It's a Java binary output recursive method, but I don't understand.

Asked 2 years ago, Updated 2 years ago, 161 views

    public static void bin(int num) {
        if(num>0) {
            int bin;
            bin = num % 2; 
            num/=2; 
            bin(num);
            System.out.print(bin);
        }
    }

    public static void main(String[] args) {
        bin(10);
    }

This is the code, but if the bin method outputs the bin method again before outputting, won't the bin where the binary result value is stored be initialized to the new value calculated again? I don't understand why you print it out after a recursive call. If you print it out first and then make a recursive call, the result value is different.

java recursive output

2022-09-22 15:41

3 Answers

It would be nice to understand recursive calls.

https://www.youtube.com/watch?v=Mga1rElzrVo

https://marobiana.tistory.com/79


2022-09-22 15:41

The recursive function is Each time you call yourself, you create a new stack space, create a local variable of the function, and use it, so it has nothing to do with the local variable value of the shear system that called you. So the calculation result of the shear will not be initialized. And what you print out after a recursive call is the same formula for binary numbers


2022-09-22 15:41

The pseudocode is the same as the Java code above. Think for yourself about which line corresponds to which.

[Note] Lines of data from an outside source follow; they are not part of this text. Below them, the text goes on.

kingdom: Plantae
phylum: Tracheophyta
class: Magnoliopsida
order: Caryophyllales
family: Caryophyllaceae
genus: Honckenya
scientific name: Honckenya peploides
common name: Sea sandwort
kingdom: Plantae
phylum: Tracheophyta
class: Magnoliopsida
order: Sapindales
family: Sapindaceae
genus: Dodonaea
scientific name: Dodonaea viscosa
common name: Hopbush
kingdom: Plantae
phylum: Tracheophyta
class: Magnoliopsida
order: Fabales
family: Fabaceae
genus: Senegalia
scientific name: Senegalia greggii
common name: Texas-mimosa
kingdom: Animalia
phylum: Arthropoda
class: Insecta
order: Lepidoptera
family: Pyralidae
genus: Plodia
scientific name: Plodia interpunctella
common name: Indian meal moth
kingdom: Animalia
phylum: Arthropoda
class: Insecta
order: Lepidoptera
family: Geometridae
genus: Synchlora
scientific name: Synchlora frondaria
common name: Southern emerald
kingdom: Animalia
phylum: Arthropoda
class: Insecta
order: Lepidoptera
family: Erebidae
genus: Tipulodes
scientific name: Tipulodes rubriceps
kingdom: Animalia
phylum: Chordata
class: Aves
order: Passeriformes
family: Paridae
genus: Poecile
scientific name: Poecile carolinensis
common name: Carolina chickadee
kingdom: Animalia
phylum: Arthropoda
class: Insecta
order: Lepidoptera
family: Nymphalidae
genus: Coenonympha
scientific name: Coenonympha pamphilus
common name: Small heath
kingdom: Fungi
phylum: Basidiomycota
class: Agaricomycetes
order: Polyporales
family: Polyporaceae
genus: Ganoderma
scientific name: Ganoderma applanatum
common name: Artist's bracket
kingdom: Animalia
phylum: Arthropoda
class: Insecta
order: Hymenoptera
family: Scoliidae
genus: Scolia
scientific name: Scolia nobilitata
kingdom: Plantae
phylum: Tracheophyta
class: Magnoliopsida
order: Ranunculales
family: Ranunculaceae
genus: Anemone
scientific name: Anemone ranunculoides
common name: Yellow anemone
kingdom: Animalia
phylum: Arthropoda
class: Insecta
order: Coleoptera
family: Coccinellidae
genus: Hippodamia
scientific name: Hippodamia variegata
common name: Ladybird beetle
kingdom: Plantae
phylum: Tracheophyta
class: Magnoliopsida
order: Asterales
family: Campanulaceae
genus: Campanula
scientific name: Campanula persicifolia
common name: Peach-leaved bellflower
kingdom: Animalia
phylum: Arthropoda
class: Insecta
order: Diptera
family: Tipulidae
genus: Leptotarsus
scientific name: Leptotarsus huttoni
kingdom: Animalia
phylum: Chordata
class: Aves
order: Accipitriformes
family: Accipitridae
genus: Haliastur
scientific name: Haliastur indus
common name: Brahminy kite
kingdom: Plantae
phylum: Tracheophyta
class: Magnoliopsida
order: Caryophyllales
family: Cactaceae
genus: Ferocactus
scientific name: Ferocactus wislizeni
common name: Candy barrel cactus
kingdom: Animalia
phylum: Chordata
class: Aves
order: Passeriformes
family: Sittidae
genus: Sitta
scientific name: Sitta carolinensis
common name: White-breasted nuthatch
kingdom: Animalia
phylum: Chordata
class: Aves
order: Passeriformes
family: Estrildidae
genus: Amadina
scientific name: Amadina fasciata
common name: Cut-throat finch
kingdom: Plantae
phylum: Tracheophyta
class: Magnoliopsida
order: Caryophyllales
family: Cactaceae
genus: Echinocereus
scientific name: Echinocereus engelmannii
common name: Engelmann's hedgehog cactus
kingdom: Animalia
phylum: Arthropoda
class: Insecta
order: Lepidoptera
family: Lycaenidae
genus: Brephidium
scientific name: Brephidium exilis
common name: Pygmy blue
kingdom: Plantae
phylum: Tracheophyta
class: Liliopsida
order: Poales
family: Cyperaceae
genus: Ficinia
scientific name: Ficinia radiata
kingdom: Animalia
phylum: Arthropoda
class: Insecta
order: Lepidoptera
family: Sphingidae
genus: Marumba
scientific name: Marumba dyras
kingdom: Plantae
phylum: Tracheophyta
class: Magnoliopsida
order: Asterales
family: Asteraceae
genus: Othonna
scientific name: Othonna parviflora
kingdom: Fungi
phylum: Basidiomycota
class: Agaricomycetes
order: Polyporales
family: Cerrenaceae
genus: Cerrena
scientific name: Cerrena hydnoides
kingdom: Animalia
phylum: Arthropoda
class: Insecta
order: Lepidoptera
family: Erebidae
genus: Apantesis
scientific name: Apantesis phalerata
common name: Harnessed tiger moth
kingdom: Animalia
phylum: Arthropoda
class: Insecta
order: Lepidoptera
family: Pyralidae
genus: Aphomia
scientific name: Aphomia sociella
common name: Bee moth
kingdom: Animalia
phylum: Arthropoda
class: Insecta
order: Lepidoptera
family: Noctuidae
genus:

Output to binary (number of outputs): // If the number of outputs was 101001
   Last digit = Get last digit (can output) // Last digit is 1
   Last digit minus = last digit minus (outputable) // last digit minus 10100
   Output to binary (minus the last digit) // where the top five digits are 10100.
   Last digit output (last digit) // last digit output 1 output.
                                           // Eventually, 101001 is output.